Prompt
Report every line of the listing below in which the string "begin" occurs.

Dataset extract
----------------------------------------
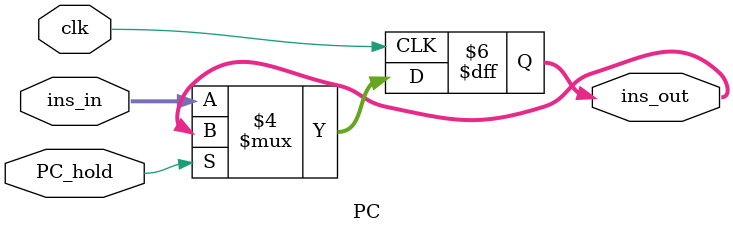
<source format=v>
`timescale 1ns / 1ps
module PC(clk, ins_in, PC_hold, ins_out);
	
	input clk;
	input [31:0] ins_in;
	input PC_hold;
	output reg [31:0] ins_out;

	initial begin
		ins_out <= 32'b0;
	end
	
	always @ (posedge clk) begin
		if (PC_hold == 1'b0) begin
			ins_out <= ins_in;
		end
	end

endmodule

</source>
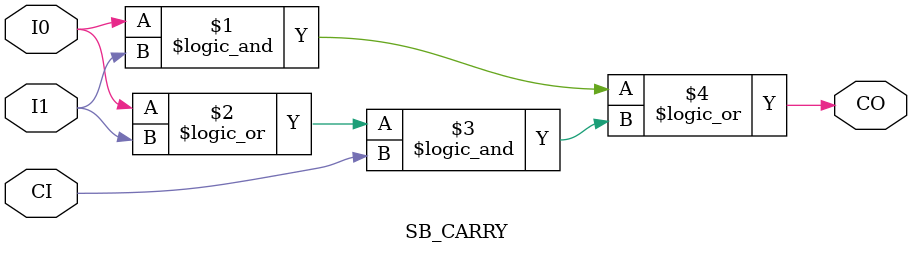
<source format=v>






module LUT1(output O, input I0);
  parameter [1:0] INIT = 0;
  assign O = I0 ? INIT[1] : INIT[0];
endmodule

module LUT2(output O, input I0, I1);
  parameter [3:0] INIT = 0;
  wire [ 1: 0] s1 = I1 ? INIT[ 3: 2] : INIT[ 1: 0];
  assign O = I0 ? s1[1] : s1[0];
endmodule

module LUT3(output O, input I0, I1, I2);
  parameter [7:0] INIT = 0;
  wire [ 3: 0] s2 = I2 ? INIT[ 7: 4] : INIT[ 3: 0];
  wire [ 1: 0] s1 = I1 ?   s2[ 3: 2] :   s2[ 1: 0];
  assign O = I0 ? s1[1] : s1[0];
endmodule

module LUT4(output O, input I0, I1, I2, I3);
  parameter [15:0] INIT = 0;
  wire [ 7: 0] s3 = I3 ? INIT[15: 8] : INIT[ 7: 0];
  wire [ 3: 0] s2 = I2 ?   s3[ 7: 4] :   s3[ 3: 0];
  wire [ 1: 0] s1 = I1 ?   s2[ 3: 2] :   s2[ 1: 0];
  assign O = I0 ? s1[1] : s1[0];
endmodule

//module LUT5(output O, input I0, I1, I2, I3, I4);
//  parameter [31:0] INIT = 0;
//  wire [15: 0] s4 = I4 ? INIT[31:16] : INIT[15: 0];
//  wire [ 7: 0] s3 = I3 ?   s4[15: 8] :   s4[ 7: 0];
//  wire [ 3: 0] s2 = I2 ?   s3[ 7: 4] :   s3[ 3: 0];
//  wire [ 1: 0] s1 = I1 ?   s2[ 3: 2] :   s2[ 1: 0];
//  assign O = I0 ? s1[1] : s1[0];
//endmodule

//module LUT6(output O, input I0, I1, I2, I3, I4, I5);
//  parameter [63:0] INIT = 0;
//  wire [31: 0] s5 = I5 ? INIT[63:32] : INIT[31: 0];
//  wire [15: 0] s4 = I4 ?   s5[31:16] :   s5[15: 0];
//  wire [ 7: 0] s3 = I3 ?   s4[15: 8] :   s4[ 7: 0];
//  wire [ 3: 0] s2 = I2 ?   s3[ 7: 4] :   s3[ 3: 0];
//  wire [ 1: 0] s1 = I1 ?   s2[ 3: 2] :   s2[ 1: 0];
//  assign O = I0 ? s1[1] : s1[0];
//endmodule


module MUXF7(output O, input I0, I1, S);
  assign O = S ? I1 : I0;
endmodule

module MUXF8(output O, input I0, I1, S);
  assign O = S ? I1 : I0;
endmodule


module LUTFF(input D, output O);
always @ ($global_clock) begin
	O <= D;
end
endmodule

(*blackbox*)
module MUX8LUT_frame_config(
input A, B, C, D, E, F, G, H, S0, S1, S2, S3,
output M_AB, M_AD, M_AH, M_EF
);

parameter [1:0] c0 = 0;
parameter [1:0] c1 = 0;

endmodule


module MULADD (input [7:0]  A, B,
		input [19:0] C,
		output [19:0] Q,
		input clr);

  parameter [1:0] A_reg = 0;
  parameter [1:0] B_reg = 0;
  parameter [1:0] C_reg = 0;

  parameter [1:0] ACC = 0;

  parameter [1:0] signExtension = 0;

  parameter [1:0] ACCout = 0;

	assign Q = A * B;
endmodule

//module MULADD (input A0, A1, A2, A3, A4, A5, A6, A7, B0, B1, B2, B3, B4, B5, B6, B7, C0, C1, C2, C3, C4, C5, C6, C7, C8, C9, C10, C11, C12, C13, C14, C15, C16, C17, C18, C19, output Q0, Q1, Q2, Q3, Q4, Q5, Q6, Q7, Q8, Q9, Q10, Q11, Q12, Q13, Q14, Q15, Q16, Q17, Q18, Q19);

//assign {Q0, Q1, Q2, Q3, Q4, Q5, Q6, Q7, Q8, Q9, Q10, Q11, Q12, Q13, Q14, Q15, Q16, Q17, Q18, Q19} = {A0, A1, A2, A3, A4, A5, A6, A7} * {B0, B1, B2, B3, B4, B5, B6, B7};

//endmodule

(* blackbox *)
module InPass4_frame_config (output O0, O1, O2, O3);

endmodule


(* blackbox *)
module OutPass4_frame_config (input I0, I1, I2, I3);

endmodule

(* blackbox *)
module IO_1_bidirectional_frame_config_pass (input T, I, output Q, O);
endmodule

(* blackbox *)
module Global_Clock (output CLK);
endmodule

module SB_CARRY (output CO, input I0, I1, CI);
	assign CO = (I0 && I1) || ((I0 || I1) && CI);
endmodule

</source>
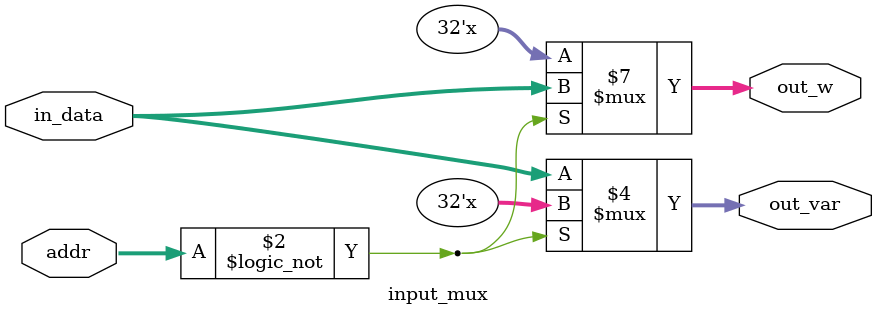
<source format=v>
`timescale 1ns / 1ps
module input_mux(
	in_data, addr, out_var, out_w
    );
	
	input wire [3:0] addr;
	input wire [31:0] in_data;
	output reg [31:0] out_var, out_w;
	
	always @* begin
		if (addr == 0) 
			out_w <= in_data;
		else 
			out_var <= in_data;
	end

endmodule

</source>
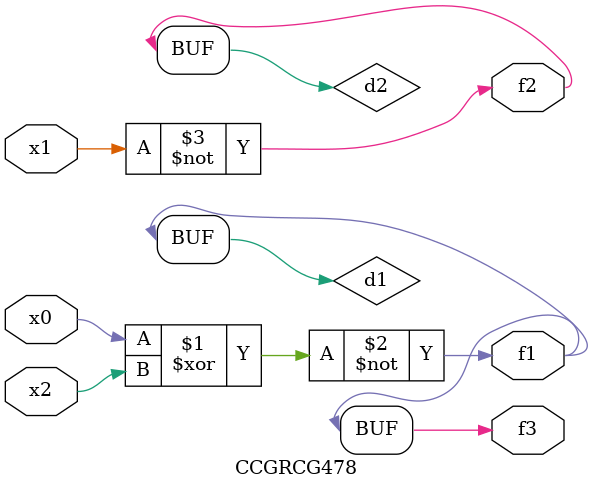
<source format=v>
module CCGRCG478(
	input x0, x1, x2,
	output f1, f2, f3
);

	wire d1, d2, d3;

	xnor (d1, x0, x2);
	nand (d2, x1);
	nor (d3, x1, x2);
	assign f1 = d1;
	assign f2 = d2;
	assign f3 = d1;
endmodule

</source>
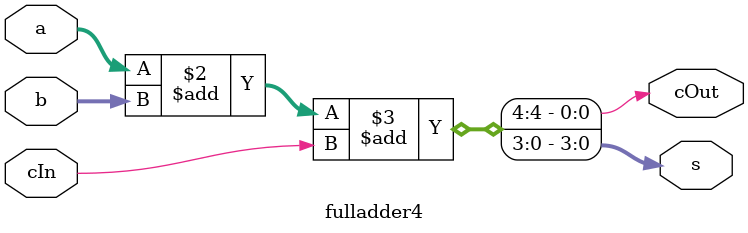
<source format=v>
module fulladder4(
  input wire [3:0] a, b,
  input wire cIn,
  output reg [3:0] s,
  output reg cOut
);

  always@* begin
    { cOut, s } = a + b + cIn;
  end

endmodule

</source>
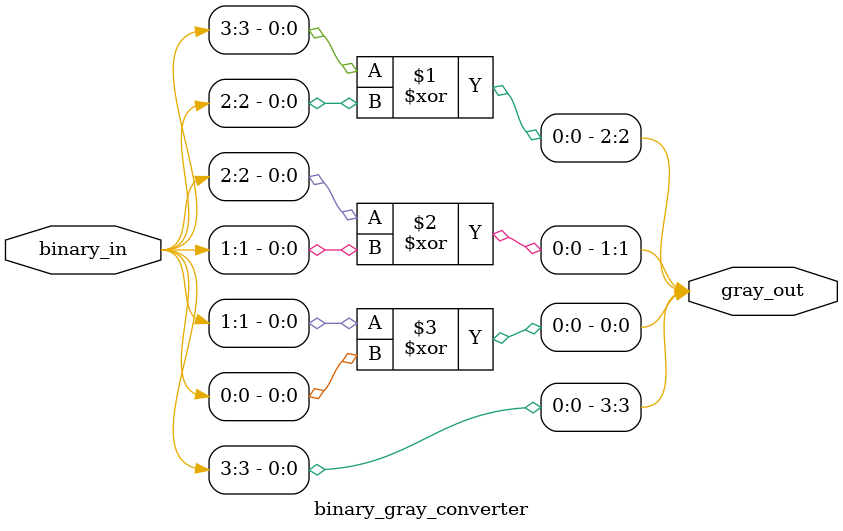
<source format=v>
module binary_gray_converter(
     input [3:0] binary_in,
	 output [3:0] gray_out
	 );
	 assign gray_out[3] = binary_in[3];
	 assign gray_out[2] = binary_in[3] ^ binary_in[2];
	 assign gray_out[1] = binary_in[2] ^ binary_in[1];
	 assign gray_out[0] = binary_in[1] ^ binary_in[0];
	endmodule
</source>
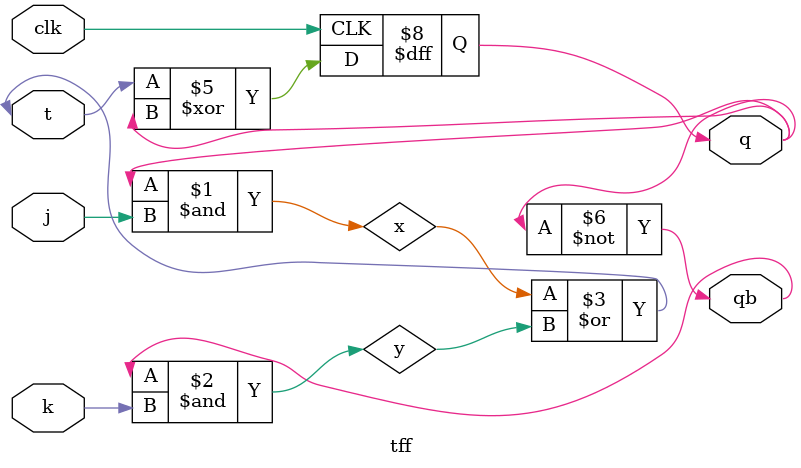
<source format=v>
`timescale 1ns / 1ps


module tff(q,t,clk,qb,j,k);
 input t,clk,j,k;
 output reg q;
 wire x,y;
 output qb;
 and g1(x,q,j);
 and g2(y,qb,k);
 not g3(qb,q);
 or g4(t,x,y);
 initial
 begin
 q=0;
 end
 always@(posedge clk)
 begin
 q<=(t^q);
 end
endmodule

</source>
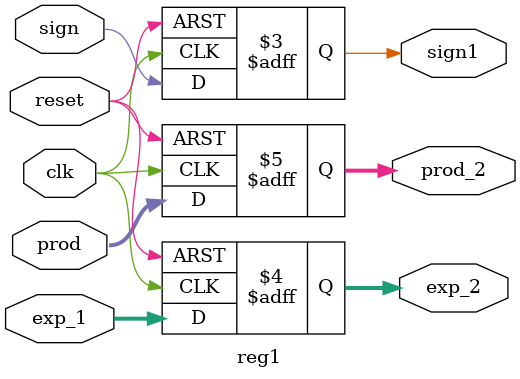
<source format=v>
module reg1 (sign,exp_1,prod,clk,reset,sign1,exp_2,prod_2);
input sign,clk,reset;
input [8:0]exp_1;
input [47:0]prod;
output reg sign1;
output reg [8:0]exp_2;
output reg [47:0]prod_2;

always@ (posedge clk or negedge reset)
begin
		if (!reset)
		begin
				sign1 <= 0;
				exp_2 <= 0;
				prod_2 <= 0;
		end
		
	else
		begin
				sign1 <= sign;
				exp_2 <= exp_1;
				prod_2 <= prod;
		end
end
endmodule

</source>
----------------------------------------
Completed exercise
	initial begin
	always @ (posedge clk) begin
		if (PC_hold == 1'b0) begin
always @ ($global_clock) begin
	always @* begin
  always@* begin
 begin
 begin
begin
		begin
		begin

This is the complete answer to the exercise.